Don Andrés Batista no creía en fantasmas. Ni en predicciones, ni en
maldiciones ni en brujas. Para él lo único real eran los hechos desnudos. Durante seis
décadas había ejercido la magistratura con fiero criterio aferrado a la verdad, la
justicia y la demostración mediante la prueba confiable. Consideraba por debajo de la
inteligencia humana dar fe a supersticiones baratas, amén de ser un enemigo
declarado de la mentira.
Su pueblo natal rebosaba de imaginativas historias sobre seres fantásticos,
en especial de relatos fantasmales, pero él, endurecido en las cortes urbanas, recién
retornado al terruño, miraba desdeñosamente las antiguas tradiciones. Aquel diciembre no
era ni sería la excepción. Todos se preparaban para las apariciones del
fantasma de Rufino Solera, a quien Batista recordaba bien. Siempre ocurría lo mismo. En
las hermosas tardes de diciembre, cuando el sol acariciaba con sus fríos rayos las aguas
oscuras del río, la figura difusa y blanca del viejo Solera se deslizaba con cautelosa
atención por la orilla, buscando otro ser que salvar, otra alma que arrebatarle a la
muerte
Batista recordaba nítidamente cuando aquel hombre, simple sin pena ni
gloria, se había convertido de pronto en el héroe del pueblo, y luego en la leyenda de
la región. De mediana edad, poco brillante, nada afortunado, vagaba un día por la
ribera, añorando un empleo, cuando vio que una mujer viajaba con un bebé corriente
abajo, presos ambos de las aguas alborotadas. Sin pensarlo dos veces, se lanzó al
rescate
¡Y menudo jaleo se armó en el pueblo tras aquel altruismo tan espontáneo!
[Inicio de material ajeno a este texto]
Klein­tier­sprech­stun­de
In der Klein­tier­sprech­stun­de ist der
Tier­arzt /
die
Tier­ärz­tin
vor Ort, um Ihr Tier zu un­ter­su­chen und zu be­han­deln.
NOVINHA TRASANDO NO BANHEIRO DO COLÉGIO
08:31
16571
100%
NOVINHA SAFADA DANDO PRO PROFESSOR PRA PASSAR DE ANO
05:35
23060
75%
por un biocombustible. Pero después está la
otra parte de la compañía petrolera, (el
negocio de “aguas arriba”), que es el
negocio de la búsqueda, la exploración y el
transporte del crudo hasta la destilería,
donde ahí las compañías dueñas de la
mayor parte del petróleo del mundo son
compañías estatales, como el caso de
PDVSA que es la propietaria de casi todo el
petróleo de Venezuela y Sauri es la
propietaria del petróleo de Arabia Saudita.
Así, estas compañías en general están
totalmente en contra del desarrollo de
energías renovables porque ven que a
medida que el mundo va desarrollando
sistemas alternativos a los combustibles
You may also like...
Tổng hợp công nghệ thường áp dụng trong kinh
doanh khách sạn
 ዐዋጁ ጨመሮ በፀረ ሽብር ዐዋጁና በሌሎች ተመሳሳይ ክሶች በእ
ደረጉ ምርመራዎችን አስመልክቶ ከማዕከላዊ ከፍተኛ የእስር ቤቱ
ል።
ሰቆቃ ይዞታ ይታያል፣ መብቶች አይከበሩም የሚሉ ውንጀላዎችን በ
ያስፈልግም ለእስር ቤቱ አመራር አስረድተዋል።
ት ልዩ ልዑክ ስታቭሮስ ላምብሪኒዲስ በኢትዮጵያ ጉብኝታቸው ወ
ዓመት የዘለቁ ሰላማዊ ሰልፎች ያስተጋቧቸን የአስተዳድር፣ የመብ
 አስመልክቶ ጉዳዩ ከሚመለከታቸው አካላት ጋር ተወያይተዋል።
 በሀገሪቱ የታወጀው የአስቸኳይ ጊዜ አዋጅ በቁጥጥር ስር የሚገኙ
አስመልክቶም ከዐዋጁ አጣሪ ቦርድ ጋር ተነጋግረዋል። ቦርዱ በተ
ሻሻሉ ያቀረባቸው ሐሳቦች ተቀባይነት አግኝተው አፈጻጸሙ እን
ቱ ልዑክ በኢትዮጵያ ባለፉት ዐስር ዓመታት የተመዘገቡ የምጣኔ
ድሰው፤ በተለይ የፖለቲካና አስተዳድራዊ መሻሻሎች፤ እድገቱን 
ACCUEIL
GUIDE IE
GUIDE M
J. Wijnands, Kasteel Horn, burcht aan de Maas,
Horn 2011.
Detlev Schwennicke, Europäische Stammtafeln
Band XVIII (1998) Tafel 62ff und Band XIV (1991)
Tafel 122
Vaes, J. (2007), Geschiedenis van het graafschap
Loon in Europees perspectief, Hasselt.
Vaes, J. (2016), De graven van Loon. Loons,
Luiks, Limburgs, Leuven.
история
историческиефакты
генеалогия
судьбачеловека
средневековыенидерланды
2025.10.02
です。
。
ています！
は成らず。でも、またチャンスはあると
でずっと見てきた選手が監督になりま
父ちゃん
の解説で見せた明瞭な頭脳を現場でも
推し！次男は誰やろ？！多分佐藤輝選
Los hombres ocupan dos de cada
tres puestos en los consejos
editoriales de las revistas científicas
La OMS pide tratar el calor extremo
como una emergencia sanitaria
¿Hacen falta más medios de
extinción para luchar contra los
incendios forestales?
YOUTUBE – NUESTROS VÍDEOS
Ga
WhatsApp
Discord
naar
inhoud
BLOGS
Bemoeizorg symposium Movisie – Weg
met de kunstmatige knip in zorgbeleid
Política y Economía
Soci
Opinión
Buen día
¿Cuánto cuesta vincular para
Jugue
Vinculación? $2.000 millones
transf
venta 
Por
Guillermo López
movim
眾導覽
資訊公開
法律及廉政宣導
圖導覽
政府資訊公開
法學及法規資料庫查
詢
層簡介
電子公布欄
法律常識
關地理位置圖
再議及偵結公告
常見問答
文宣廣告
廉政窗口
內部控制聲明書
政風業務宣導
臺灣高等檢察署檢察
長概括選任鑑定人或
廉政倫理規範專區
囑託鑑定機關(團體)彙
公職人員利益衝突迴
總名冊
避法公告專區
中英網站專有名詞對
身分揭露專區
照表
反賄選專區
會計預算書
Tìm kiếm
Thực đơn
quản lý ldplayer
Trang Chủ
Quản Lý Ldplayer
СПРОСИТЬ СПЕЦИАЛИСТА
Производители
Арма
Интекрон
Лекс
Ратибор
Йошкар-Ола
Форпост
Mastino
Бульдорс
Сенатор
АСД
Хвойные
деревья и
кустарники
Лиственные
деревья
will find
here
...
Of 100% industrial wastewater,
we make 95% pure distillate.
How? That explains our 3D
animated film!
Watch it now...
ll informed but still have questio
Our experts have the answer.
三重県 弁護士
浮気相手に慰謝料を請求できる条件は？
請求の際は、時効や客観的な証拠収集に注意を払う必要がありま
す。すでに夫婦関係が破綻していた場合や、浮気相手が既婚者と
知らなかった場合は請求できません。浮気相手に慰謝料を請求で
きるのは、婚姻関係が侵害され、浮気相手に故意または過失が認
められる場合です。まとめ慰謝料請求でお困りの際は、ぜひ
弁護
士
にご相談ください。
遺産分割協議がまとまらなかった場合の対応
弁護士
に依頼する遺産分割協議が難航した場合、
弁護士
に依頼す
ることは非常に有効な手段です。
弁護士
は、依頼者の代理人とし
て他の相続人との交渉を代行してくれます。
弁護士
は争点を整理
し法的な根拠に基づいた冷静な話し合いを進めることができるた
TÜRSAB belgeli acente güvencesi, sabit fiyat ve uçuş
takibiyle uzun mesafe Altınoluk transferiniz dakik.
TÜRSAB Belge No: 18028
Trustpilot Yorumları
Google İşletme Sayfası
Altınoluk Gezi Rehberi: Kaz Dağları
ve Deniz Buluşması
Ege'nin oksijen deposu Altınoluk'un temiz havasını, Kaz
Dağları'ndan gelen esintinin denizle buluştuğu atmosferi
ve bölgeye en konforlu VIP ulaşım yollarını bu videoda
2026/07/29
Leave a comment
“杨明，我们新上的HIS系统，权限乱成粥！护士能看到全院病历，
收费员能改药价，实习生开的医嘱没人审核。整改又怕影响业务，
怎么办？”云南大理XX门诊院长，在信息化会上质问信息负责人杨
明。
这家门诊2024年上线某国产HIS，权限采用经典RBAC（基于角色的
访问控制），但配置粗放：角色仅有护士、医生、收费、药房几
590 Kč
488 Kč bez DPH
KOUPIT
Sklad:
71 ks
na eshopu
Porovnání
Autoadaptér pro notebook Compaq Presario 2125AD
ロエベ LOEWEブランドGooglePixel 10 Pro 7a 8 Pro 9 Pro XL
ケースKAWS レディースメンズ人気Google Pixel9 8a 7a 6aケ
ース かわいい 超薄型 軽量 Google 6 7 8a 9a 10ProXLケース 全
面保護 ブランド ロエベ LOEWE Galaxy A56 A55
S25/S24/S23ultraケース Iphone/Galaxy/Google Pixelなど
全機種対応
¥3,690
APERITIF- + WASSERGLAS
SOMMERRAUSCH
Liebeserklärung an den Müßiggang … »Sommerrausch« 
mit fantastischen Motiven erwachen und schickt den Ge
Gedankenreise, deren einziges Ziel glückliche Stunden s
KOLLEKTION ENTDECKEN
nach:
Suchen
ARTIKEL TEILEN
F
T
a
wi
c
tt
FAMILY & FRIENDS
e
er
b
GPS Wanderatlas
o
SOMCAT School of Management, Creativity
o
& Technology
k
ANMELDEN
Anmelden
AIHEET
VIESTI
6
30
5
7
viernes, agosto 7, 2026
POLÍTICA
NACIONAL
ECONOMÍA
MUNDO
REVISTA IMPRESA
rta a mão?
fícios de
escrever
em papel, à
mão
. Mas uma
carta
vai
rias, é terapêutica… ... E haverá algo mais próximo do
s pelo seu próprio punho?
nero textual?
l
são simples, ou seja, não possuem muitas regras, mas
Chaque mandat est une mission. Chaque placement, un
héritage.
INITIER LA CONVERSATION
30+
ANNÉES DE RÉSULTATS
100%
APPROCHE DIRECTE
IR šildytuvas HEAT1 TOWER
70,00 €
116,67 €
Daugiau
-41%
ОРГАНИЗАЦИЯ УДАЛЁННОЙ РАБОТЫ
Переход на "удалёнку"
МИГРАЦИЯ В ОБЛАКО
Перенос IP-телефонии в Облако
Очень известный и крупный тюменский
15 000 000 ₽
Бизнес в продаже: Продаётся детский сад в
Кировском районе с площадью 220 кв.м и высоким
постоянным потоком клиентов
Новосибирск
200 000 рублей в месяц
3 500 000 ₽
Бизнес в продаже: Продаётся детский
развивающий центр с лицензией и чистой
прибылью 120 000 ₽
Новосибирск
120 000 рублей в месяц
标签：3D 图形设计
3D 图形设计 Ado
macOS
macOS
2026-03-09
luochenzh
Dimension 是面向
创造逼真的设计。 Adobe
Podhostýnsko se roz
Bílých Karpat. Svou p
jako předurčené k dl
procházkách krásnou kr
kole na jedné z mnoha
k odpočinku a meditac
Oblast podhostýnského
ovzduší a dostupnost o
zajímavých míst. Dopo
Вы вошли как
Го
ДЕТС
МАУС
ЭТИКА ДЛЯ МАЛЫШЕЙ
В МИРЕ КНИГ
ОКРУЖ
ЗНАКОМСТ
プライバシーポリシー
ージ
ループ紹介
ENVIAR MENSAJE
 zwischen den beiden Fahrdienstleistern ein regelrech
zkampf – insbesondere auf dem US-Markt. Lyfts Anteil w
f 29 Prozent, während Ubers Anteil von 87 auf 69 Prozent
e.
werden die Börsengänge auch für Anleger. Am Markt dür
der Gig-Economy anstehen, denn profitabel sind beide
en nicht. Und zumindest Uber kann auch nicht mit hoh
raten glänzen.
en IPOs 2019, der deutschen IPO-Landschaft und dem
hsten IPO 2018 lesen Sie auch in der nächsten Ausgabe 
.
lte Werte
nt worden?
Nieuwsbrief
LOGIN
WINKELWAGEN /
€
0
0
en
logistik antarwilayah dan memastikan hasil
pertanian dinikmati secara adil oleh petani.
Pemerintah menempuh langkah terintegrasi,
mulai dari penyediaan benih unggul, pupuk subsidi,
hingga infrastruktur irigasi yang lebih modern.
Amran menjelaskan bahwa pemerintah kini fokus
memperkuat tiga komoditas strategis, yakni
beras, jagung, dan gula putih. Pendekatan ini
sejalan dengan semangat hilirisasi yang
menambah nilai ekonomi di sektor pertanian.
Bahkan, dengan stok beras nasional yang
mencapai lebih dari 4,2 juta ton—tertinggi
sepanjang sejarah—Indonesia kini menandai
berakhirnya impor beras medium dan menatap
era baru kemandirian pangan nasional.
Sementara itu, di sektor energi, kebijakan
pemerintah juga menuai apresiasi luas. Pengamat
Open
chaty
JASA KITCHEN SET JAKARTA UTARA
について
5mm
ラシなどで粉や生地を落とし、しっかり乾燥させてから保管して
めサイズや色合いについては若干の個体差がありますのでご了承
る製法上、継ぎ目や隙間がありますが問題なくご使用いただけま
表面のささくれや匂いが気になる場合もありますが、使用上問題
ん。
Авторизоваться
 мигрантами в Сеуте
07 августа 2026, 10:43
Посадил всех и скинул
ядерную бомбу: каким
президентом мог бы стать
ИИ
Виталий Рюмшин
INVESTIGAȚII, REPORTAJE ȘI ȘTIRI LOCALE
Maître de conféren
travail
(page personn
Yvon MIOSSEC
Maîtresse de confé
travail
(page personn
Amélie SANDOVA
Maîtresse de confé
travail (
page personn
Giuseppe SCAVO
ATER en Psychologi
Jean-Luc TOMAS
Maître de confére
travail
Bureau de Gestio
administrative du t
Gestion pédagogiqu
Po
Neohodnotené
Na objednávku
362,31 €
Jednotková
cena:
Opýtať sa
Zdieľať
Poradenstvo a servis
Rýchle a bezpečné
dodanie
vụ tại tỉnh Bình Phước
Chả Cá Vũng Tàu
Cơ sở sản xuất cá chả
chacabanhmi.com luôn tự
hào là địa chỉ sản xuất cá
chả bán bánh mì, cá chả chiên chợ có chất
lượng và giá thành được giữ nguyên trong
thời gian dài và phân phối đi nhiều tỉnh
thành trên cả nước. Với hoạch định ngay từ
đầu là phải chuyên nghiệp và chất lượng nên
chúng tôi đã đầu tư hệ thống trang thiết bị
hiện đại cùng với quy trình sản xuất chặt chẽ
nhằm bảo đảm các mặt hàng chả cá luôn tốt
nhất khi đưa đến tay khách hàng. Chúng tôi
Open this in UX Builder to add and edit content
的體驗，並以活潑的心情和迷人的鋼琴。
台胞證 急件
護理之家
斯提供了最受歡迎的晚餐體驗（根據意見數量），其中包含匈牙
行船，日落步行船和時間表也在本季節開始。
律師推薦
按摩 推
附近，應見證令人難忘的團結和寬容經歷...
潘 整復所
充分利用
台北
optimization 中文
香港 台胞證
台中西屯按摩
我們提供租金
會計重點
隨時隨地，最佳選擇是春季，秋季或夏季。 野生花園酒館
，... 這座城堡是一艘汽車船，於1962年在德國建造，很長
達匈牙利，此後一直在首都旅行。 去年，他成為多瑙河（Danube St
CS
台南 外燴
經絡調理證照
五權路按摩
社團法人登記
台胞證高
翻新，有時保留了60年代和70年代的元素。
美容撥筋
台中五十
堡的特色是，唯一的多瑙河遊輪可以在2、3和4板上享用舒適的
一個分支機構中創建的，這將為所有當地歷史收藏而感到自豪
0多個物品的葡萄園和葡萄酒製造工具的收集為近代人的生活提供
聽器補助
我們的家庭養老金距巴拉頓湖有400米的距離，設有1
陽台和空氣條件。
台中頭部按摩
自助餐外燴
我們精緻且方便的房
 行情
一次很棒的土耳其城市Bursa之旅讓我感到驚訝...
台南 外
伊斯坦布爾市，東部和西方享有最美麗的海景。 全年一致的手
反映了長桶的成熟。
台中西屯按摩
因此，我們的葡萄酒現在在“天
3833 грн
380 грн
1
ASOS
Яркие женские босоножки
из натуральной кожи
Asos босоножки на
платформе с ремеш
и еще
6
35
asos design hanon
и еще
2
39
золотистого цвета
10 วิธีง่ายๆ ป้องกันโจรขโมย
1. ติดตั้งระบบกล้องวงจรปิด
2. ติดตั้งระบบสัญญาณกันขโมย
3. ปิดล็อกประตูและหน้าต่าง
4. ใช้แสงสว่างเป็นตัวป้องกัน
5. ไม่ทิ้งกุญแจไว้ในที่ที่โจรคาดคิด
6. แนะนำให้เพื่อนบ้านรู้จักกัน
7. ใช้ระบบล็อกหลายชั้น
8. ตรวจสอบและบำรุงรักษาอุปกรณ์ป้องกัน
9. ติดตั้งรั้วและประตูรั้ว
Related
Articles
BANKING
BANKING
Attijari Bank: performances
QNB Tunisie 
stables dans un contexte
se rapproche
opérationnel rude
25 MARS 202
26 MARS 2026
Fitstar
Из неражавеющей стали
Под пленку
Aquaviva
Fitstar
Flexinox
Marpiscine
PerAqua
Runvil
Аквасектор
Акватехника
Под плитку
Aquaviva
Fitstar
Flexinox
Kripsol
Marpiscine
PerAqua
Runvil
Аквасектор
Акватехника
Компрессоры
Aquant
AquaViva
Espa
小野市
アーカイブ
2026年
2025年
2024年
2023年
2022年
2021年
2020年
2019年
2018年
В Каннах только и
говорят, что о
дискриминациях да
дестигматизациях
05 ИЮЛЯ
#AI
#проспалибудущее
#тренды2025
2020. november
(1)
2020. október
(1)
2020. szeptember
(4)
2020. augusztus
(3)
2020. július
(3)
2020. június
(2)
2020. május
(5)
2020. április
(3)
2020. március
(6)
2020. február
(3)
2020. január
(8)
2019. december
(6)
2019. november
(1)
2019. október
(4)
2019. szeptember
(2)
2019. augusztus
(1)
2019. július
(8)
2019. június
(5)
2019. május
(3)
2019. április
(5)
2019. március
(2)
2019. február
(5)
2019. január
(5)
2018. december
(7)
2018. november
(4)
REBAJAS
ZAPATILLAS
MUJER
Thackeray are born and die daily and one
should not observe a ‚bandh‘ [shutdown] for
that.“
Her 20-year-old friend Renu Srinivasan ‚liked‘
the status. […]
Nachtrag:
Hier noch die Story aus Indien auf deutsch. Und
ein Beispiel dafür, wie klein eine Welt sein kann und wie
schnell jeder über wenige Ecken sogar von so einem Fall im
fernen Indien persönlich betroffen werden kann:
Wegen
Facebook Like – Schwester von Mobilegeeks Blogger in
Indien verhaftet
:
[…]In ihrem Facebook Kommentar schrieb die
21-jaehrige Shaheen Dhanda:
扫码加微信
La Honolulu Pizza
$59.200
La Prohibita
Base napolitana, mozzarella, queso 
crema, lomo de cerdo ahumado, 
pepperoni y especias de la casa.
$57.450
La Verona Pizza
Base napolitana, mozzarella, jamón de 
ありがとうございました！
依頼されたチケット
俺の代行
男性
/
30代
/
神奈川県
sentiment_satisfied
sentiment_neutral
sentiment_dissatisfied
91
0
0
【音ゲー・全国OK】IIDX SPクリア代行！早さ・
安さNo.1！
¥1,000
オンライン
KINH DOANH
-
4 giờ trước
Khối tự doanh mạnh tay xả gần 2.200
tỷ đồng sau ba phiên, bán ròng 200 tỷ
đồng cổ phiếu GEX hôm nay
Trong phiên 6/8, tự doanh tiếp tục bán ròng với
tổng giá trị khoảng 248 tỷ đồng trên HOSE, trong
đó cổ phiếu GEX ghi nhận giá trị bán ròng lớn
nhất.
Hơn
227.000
Había corrido un peligro mortal, pero había arriesgado su vida misma por un par de
desconocidos.
La historia posterior fue benigna para el héroe. La mujer resultó ser una
dama de rica familia que había sufrido un accidente al volcarse el coche en el que
viajaba, y pagó con largueza la generosidad de Solera. Éste se vio de pronto dueño de
una pequeña fortuna, que con el tiempo se convirtió en una hacienda poderosa.
Por otro lado, Batista recordaba otra noticia de aquel extraño día: Gonzalo
Casas, sempiterno borracho del pueblo, había desaparecido. De hecho, nunca más se supo
de él. Nadie, excepto su mujer, se inquietó, pues se suponía que el beodo acabaría mal
tarde o temprano. Además de borracheras, Casas gustaba de cazas furtivas y viajes
alocados. Se le supuso entonces perdido o muerto.
Batista, sin embargo, se había sentido intrigado por dicha desaparición.
Durante años investigó las circunstancias que rodearon a Casas aquella tarde, fatídica
para él y afortunada para Solera, pero nunca logró una conclusión satisfactoria.
Aquel día, pues, luego de tantos años, otra vez el pueblo entero esperaría
ver aparecer al fantasma y muchos irían al río intentando verlo.
Batista, naturalmente, prefería la tranquilidad hogareña a especulaciones vanas, y así
se encontraba, listo para tomarse un café con un buen libro en mano. Recordaba, sí, a la
viuda de Casas, pobre mujer esperanzada del regreso de su marido, que rechazó la ayuda de
Solera y que murió sola, décadas más tarde.